Excitement runs through me like an electric current. In my little wooden desk with the yellow legs and red-painted pencil holder notch etched into the top, I shuffle in my seat, knocking my saddle shoes together and watching my frilly, white socks swish at my ankles under my desk while waiting for my mom to arrive. I smooth out the skirt of my blue and red plaid uniform dress tucking it under my legs while they swing back and forth. Just because it was October and my favorite month, I begged my mom earlier in the week to bring in cookies to my kindergarten class and now that the day is here, the wait is unbearable radiating inside my five-year-old body.
Upon arrival, Mom is a superhero with baked goods instead of a cape: Tall with dark, permed hair, a blue sweater with jeans, and white high top sneakers with scrunched-up socks, she holds a round, mustard-yellow Tupperware container -- the one that looks like the middle part of a daisy.
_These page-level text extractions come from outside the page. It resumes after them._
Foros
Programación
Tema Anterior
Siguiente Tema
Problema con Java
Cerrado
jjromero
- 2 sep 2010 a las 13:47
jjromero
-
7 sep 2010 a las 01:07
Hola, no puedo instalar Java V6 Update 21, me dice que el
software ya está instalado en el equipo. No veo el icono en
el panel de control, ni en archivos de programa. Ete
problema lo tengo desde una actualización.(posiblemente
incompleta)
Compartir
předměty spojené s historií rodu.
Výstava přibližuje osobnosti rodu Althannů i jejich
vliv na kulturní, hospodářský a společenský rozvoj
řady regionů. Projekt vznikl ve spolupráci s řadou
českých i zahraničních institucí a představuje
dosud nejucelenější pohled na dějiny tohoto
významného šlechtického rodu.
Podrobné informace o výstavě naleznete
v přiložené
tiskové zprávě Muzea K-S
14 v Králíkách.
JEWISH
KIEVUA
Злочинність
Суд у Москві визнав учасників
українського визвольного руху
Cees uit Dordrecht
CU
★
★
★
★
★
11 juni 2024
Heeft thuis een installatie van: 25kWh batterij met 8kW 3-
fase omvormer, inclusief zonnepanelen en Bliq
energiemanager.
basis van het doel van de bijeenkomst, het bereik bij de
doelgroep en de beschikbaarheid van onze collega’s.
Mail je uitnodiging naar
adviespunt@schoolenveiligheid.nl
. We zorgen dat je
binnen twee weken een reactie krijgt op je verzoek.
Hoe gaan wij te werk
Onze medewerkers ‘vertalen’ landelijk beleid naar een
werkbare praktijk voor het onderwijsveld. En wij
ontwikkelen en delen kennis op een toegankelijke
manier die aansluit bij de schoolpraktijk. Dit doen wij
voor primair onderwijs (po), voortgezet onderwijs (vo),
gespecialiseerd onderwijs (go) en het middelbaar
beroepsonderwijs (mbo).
After the class greets her enthusiastically, Mom announces that she has made a new type of cookie for the class to try. Playing into my excitement over October, she made pumpkin chocolate chip cookies and I can see from my desk that they are round and plump, puffed up like little rust-colored footballs; just like the one Charlie Brown never successfully kicks in the comic strip.
My teacher, Mrs. Spellman--who always wears a beaded apple necklace over her jumpers and smells like chalk and honeysuckle--grabs a napkin and takes one enthusiastically off the top of the pile. Since they were my cookies by proxy, I take the next one and watch my mother start walking down the aisle past my desk to hand out the rest of the cookies. The chewy, cake-like consistency of the pumpkin cookie pulls me in while the melty, chocolate chips turn up the corners of my mouth in what can only be described as pure, cookie bliss.
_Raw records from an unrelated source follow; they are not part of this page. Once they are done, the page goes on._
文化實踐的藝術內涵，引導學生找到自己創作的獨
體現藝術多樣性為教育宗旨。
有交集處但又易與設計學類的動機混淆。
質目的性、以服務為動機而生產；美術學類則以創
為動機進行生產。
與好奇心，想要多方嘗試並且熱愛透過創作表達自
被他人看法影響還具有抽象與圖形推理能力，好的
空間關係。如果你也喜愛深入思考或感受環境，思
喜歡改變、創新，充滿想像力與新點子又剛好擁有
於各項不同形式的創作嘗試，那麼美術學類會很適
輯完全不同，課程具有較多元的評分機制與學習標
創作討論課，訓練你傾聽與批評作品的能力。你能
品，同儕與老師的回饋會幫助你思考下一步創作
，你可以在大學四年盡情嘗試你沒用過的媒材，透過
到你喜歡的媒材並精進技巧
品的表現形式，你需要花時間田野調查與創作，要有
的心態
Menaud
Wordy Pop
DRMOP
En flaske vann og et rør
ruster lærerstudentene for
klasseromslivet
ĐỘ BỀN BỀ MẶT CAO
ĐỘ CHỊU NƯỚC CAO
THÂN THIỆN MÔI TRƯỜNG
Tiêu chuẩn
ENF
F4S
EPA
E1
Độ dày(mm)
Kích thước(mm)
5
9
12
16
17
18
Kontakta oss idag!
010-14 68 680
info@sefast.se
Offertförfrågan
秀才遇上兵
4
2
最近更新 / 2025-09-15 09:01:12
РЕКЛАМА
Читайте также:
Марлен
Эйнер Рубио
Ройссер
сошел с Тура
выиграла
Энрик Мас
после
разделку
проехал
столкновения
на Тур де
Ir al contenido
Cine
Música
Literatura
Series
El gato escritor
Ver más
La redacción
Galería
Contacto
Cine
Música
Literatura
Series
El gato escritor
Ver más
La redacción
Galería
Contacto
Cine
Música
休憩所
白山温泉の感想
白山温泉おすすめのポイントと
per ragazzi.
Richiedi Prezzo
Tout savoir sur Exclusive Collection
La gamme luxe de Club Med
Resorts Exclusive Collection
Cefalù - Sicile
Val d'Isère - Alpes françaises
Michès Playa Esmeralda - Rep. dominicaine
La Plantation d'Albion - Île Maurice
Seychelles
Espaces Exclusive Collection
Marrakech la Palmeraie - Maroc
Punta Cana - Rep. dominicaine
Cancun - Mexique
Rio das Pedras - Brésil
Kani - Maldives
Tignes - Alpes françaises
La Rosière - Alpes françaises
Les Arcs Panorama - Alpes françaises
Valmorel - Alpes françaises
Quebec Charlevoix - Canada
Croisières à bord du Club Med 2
During my internal cookie dialogue, I finally notice that the room is eerily silent, but not because every kid has their mouth full. No one else is eating so I stopped and looked around. Every one of my classmates had refused our cookies. They had clenched their mouths shut, crinkled up their noses, or shook their heads “No” at my mother while I sat quiet in my frilly socks, defeated by their treat rejection.
When we got in the car to go home, the daisy container was still very full and Mom vowed to never bring those cookies to school again. The rejection we felt that day was palpable. Thankfully, the cookies were too good to stop us from rolling our sleeves up every fall and making them again... just for us.
These are essentially Libby’s Great Pumpkin Cookies and they call for you to shape them into giant pumpkins, but we have only ever made these as spoon-and-drop cookies.
Great Pumpkin Cookies
Yields: About 2 dozen
2 c. flour
1 t. baking soda
½ t. salt
1 t. cinnamon
1 c. old-fashioned oats
1 c. butter, softened/room temperature
1 c. granulated sugar
1 c. brown sugar, firmly packed
1 egg
1 t. vanilla
1 c. pumpkin puree (fresh or canned, not pumpkin pie mix)
1 c. semi-sweet chocolate chips (or any chocolate you have on hand, I used a large dark chocolate bar broken up into large chunks)
Preheat oven to 350 degrees.
Combine dry ingredients (first five) and set aside. Cream butter and sugars until light and fluffy. Add egg and vanilla and mix until incorporated. Alternate additions of dry ingredients and pumpkin and mix well after each. Stir in chocolate chips. Using tablespoons or a cookie scoop, drop cookies (sized to your liking) onto a greased cookie sheet two inches apart.
Bake for 20-25 minutes, depending on size, until cookies are firm around the edges and lightly browned.